6 Jan 2023
By Rev Dr Daniel Koh
I grew up in a Hokkien-speaking environment. No one spoke English at home until the kids started primary schools and we began to practise what we picked up in school.
Before attending school, we knew nothing much other than playfully reciting “A, B, C kiam chye char loti.” It is understandable that when we went to school, we struggled with reading English books and conversing in English. I had to think in Hokkien even when I attempted to speak in English.

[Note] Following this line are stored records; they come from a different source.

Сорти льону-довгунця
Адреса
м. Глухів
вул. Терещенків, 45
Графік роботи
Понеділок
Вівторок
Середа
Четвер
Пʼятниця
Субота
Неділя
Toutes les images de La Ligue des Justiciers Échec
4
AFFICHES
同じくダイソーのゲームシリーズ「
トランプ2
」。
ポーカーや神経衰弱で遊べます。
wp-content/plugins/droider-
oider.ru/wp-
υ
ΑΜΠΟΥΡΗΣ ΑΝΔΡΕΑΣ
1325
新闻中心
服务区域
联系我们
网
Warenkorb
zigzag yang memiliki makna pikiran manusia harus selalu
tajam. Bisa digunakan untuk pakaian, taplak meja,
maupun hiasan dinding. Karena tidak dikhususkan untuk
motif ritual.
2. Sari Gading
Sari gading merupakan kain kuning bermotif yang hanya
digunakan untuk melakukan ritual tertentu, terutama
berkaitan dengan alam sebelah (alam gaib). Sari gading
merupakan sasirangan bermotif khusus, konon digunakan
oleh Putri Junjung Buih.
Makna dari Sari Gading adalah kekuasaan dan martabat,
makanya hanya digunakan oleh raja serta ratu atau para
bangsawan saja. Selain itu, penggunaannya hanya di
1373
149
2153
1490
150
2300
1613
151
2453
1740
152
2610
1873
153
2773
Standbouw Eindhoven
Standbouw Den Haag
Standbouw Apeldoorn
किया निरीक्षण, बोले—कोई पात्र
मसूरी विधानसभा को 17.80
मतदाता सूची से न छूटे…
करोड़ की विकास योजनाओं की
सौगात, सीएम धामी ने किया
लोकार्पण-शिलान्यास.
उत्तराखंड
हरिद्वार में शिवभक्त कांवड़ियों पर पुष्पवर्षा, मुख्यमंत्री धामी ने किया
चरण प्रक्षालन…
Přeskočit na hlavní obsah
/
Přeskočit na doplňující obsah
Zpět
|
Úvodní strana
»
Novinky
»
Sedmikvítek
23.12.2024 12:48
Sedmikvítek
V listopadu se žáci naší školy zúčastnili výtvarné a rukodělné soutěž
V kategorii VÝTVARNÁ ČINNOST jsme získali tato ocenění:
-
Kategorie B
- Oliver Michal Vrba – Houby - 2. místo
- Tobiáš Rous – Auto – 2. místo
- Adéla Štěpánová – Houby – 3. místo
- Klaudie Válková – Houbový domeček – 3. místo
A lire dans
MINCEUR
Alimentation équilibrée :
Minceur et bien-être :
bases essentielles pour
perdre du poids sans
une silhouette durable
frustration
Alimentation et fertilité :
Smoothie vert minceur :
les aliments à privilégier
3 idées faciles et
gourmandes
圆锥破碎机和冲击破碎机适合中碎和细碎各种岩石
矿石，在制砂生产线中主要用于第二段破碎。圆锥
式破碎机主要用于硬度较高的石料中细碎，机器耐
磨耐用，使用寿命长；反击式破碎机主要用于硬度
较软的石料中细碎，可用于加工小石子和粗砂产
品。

During my early secondary school days, I attended an Inter-School Christian Fellowship Camp when I met and befriended Christians from other schools; the so-called neighbourhood schools and the premier schools. At the camp, during a heavy downpour, I exclaimed to a fellow camper that the rain was quite “big.” He was dumbfounded, and then burst out into an innocent laughter, telling me that “you don’t say big rain, you say heavy downpour.” I was taken aback. I have always talked about “lo tua hor,” and we Hokkien-speakers know what it means. But in English, it would appear that it is “lo tang hor!” (Tua is big. Tang is heavy, if you are wondering.)
There are people who still laugh at speakers, including preachers, who make mistakes in expressing themselves correctly and clearly in English. Now when I am tempted to laugh at the mistakes of others, I have to hold back and remind myself of the “big rain” I saw as a youth.